§ **To-do item**: Format the text read from every entry below as a JSON list of strings, with one string per line and no blank lines. Leave the pictures out of the list.

++++ Input for this task

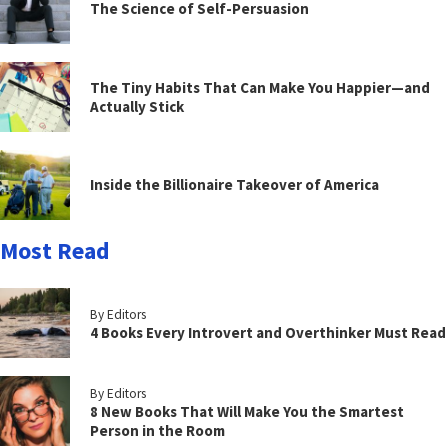
The Science of Self-Persuasion
The Tiny Habits That Can Make You Happier—and
Actually Stick
Inside the Billionaire Takeover of America
Most Read
By Editors
4 Books Every Introvert and Overthinker Must Read
By Editors
8 New Books That Will Make You the Smartest
Person in the Room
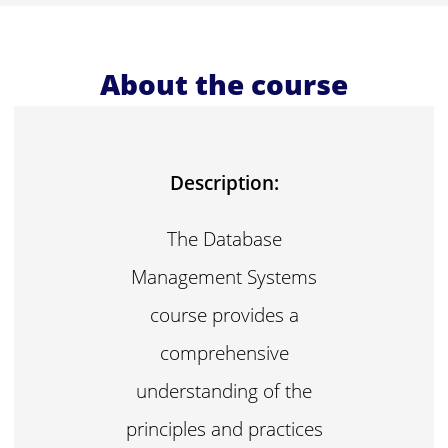
About the course
Description:
The Database
Management Systems
course provides a
comprehensive
understanding of the
principles and practices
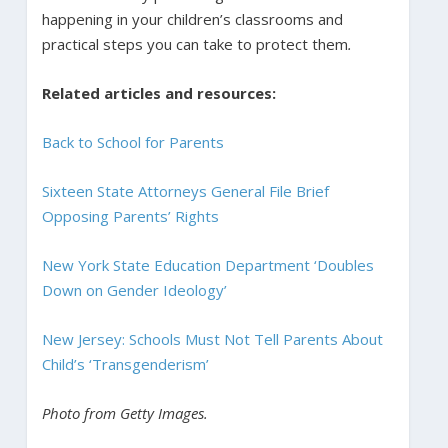
happening in your children’s classrooms and
practical steps you can take to protect them
.
Related articles and resources:
Back to School for Parents
Sixteen State Attorneys General File Brief
Opposing Parents’ Rights
New York State Education Department ‘Doubles
Down on Gender Ideology’
New Jersey: Schools Must Not Tell Parents About
Child’s ‘Transgenderism’
Photo from Getty Images.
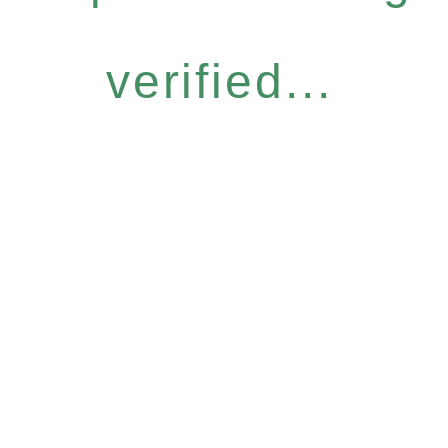
verified...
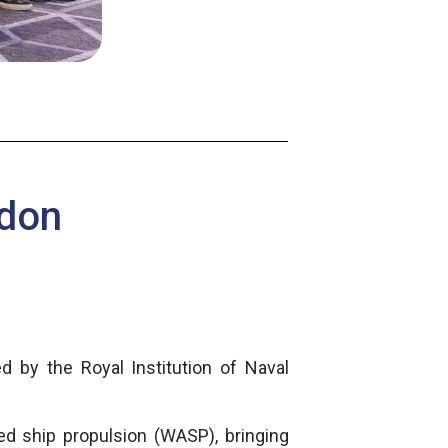
ndon
d by the Royal Institution of Naval
ed ship propulsion (WASP), bringing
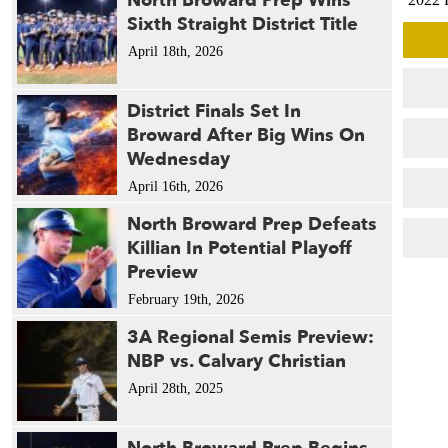
North Broward Prep Wins
Sixth Straight District Title
2022 
2021 
April 18th, 2026
2021 
2021 
District Finals Set In
2018 
Broward After Big Wins On
2014 
Wednesday
2014 
April 16th, 2026
2011 
North Broward Prep Defeats
Killian In Potential Playoff
Preview
February 19th, 2026
3A Regional Semis Preview:
NBP vs. Calvary Christian
April 28th, 2025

++++++++

§ **Response below**:
[
  "The Science of Self-Persuasion",
  "The Tiny Habits That Can Make You Happier—and",
  "Actually Stick",
  "Inside the Billionaire Takeover of America",
  "Most Read",
  "By Editors",
  "4 Books Every Introvert and Overthinker Must Read",
  "By Editors",
  "8 New Books That Will Make You the Smartest",
  "Person in the Room",
  "About the course",
  "Description:",
  "The Database",
  "Management Systems",
  "course provides a",
  "comprehensive",
  "understanding of the",
  "principles and practices",
  "happening in your children’s classrooms and",
  "practical steps you can take to protect them",
  ".",
  "Related articles and resources:",
  "Back to School for Parents",
  "Sixteen State Attorneys General File Brief",
  "Opposing Parents’ Rights",
  "New York State Education Department ‘Doubles",
  "Down on Gender Ideology’",
  "New Jersey: Schools Must Not Tell Parents About",
  "Child’s ‘Transgenderism’",
  "Photo from Getty Images.",
  "verified...",
  "ndon",
  "d by the Royal Institution of Naval",
  "ed ship propulsion (WASP), bringing",
  "North Broward Prep Wins",
  "Sixth Straight District Title",
  "2022 ",
  "2021 ",
  "April 18th, 2026",
  "2021 ",
  "2021 ",
  "District Finals Set In",
  "2018 ",
  "Broward After Big Wins On",
  "2014 ",
  "Wednesday",
  "2014 ",
  "April 16th, 2026",
  "2011 ",
  "North Broward Prep Defeats",
  "Killian In Potential Playoff",
  "Preview",
  "February 19th, 2026",
  "3A Regional Semis Preview:",
  "NBP vs. Calvary Christian",
  "April 28th, 2025"
]